Sad, Lonely Weeping
by Dale Cockrell
Note: Our sister Society for American Music held its 2015 annual meeting in Sacramento, 4–8 March. Among the featured events was a concert by Anonymous 4 with guest instrumentalist/vocalist Bruce Molsky, titled 1865: Songs of Hope and Home from the American Civil War. The pre-concert lecture was given by SAM past president, Dale Cockrell. All this took place at the Robert and Margrit Mondavi Center for the Arts at the University of California, Davis—about 12 miles from downtown Sacramento. The following is adapted from Prof. Cockrell’s remarks.
The United States was then a nation of surprising musical literacy, owing in large part to the role played by singing schools. One manifestation of this musical literacy was a large and developing sheet music publishing industry. In 1861, industrial technology, money, and the muse joined within three days of the firing upon Fort Sumter, when George F. Root published “The First Gun Is Fired! May God Protect the Right!”
Many Civil War songs were intended for home consumption and not necessarily the battlefield.

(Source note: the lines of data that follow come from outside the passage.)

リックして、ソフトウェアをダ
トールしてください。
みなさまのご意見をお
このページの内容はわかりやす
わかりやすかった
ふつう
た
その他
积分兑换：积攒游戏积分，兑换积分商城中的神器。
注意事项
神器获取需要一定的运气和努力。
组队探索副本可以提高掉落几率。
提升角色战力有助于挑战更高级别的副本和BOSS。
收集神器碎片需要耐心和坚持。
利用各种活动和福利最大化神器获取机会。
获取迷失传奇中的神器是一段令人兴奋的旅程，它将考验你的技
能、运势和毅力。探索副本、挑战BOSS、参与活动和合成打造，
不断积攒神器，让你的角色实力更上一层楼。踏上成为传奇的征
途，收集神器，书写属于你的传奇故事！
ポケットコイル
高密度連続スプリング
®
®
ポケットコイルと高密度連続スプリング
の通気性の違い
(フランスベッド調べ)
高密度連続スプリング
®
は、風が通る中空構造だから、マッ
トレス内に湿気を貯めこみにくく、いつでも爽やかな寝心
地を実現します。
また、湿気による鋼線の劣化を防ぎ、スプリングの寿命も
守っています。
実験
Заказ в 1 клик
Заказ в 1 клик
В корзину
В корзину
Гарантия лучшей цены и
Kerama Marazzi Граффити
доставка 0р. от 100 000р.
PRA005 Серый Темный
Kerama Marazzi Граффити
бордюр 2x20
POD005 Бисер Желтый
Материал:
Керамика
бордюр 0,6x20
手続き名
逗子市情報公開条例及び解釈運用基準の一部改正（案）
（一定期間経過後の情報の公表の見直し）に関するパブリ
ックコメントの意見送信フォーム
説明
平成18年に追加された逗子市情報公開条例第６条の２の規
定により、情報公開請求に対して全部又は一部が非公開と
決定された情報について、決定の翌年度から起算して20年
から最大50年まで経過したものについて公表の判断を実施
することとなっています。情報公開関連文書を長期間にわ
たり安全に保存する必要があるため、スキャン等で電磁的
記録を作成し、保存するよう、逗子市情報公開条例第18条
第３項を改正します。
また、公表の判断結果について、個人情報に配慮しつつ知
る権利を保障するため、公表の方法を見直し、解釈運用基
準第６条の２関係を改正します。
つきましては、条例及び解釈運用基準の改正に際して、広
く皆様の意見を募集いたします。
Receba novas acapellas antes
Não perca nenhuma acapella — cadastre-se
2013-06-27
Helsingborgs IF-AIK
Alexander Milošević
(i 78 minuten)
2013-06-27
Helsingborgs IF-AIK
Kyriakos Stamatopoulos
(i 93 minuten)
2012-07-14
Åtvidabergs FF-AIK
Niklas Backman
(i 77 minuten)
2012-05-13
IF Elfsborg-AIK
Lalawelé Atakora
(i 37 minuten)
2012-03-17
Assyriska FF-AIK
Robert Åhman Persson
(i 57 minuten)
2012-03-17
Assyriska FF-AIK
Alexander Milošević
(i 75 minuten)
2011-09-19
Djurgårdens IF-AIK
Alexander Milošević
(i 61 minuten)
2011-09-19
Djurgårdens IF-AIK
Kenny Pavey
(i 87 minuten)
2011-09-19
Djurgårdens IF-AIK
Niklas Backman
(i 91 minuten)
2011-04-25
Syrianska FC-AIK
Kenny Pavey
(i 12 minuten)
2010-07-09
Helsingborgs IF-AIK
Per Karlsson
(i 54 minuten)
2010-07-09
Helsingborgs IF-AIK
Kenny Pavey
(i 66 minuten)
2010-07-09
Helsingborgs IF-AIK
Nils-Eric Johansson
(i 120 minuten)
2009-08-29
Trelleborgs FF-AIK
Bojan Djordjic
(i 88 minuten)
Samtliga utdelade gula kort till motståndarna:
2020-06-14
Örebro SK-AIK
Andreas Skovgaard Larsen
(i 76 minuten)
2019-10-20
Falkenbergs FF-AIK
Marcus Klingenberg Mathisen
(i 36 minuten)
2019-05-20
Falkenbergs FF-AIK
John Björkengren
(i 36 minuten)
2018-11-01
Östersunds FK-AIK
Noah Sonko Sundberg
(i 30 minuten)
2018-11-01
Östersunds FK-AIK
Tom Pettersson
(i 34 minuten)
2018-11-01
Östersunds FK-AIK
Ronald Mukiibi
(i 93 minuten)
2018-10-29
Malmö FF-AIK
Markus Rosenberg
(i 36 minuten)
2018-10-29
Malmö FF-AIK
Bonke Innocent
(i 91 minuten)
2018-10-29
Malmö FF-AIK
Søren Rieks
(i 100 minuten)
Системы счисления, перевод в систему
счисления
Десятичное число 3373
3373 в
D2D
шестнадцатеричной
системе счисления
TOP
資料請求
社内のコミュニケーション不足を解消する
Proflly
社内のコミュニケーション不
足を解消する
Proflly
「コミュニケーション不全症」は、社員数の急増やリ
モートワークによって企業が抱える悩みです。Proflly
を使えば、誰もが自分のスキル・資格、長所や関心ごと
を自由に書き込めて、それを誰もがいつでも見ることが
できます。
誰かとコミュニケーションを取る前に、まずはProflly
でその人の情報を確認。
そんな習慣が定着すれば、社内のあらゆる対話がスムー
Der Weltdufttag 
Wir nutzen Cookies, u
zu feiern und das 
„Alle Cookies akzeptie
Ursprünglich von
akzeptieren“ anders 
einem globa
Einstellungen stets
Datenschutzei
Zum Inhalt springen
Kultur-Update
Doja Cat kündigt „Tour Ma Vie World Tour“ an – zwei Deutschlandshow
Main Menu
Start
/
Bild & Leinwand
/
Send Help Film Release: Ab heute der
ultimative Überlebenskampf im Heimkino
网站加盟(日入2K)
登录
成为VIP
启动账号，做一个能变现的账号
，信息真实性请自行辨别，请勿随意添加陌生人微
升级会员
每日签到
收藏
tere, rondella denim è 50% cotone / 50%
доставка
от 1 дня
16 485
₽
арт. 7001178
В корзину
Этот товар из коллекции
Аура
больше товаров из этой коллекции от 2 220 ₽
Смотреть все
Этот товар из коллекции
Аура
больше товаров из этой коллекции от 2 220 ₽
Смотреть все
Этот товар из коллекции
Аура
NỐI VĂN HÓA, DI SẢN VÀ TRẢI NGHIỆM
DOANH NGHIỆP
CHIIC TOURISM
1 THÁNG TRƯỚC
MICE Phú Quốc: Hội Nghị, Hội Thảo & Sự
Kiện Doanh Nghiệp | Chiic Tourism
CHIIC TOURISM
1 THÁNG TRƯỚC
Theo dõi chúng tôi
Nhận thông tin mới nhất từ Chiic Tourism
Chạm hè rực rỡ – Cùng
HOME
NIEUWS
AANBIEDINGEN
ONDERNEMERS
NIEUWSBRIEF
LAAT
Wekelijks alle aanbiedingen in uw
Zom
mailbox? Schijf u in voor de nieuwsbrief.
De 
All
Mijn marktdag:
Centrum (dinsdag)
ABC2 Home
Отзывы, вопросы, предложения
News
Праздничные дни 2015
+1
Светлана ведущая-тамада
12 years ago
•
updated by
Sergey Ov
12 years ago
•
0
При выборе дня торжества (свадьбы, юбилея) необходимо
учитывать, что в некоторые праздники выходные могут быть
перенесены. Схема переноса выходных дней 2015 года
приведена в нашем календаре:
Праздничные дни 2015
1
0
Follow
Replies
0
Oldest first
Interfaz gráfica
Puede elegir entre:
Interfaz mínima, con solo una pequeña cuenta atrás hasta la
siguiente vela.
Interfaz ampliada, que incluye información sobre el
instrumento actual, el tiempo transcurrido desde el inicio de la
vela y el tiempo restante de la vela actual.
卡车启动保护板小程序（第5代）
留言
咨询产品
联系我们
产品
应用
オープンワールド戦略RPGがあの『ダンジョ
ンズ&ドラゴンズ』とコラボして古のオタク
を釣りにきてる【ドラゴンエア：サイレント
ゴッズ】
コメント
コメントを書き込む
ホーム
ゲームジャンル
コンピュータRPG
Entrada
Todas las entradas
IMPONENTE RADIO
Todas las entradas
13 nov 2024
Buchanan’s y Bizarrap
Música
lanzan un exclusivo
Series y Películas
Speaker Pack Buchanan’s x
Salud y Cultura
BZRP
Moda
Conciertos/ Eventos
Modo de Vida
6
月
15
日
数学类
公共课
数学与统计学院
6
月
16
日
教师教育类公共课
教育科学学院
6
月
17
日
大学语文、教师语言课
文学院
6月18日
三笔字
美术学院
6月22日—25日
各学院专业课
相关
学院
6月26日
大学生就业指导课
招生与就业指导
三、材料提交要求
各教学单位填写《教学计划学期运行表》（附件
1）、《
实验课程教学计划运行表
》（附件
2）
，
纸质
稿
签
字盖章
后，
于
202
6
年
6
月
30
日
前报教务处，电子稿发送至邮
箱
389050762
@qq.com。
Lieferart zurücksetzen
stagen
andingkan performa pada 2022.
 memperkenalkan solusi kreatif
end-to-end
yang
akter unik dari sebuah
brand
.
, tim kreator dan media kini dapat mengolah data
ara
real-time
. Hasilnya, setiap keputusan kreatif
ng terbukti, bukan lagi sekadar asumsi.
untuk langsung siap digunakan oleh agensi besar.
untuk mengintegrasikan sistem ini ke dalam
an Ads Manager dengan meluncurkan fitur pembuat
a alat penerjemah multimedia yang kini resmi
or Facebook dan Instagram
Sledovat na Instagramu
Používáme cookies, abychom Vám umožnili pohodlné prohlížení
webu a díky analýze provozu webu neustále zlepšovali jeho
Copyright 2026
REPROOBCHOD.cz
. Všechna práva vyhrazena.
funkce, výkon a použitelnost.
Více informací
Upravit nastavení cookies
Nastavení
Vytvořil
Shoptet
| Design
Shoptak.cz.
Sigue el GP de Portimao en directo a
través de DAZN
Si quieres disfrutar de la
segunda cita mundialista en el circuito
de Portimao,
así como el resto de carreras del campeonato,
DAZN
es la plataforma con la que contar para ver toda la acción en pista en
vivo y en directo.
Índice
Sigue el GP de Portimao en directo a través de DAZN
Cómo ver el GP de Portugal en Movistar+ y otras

This was largely the result of the economics of publishing, for publishers only profited by selling for use in American parlors, where pianos were available to accompany. Parlor song offered a powerful means of expressing identity: to sing or play “John Brown’s Body” or “The Star-Spangled Banner” told of allegiance on the issues of the day, as did, from another place, the singing or playing of “Dixie” or “The Bonnie Blue Flag.”
And music had the power to tell people how to feel. Take, for example, “Weeping, Sad and Lonely” (or, “When This Cruel War is Over”), from 1863, with music by Henry Tucker and a text by Charles Carroll Sawyer. This was probably the most popular song to come out of the war years.
Dearest Love, do you remember, when we last did meet,
How you told me that you loved me, kneeling at my feet?
Oh! How proud you stood before me, in your suit of blue,
When you vow’d to me and country, ever to be true.
This is sung to what must be called a nondescript melody, but then comes the memorable chorus:
Weeping, sad and lonely, hopes and fears how vain!
When this cruel war is over, praying that we meet again.
If the music here feels operatic in its exaggerated emotionalism, it is, for the melody contains more than a touch of Bellini. The war-weariness, from the perspective of the one at home thinking of the one on the battlefield, is manifest, and the title page notes says as much: “Inscribed to Sorrowing Hearts at Home.” But “Weeping, Sad and Lonely” was banned from some camps because it supposedly eroded military morale.
Songs like “Weeping” were not generally consumed as sheet music by the common soldier. Sheet music was a big, expensive packet of heavy paper with piano accompaniments, none of which was appropriate for a soldier’s knapsack. Rather the lyrics of songs came to the campground in broadside or songster form. Broadsides—single-sided pieces of cheap paper holding the text only—were sold by the millions during the nineteenth-century. A single piece of sheet music cost 25 cents, but one could buy a single broadside for one penny, or a songster with lyrics to perhaps sixty songs for 10 cents.
Wars reshape both the political and social landscapes. In the heat of battle, the man on your right is neither rich, poor, urban, rural, Irish, German, or from Illinois; to some extent in the American Civil War, he was neither black or white, for lest we forget, 36,000 black soldiers gave their lives during that struggle. The cultural landscape gets remade, too. Before the War, the categories of American musical expression were fairly discrete: hymns were hymns; popular songs were popular songs. Afterwards, it was more complicated. “In the Sweet By and By” (1868) is a sacred text but set in a musical idiom clearly derived from the Stephen Foster style.
More significantly, just as American political union was dictated by the outcome of the Civil War, so too was musical union. The cultural spoils of war went to the victors, and what resulted was a musical union based upon styles and sensibilities associated with and developed by the music publishing industry of the North. Southern styles and sensibilities stood by, waiting for later embrace.
Anonymous 4’s album appeared in January 2015; track 1 is “Weeping, Sad and Lonely.” The disc completes a trio of American offerings that also includes American Angels: Songs of Hope, Redemption, & Glory (2004) and Gloryland (2006). The 1865 recording and tour conclude the ensemble’s 30-year tenure.
Dale Cockrell is Professor emeritus of Music at Vanderbilt University and former director of the Center for Popular Music at Middle Tennessee State University in Murfreesboro, TN. He is the author of Demons of Disorder: Early Blackface Minstrels and their World (Cambridge UP, 1997) and editor of The Ingalls Wilder Family Songbook (MUSA 22, 2011).